Aim of the task
Please reproduce the entries exactly as they appear below, but not the pictures.

§

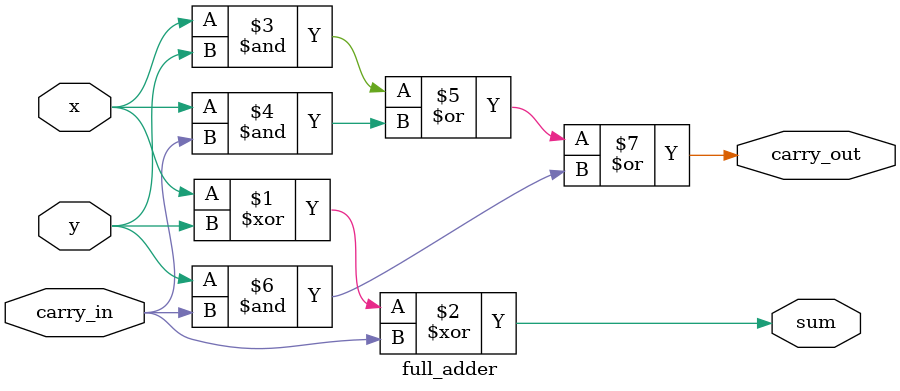
<source format=v>
module full_adder
(
    input x,
    input y,
    input carry_in,
    output sum,
    output carry_out
);
    assign sum = x ^ y ^ carry_in;
    assign carry_out = (x & y) | (x & carry_in) | (y & carry_in);
endmodule

</source>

§

Output for this exercise
<source format=v>
module full_adder
(
    input x,
    input y,
    input carry_in,
    output sum,
    output carry_out
);
    assign sum = x ^ y ^ carry_in;
    assign carry_out = (x & y) | (x & carry_in) | (y & carry_in);
endmodule

</source>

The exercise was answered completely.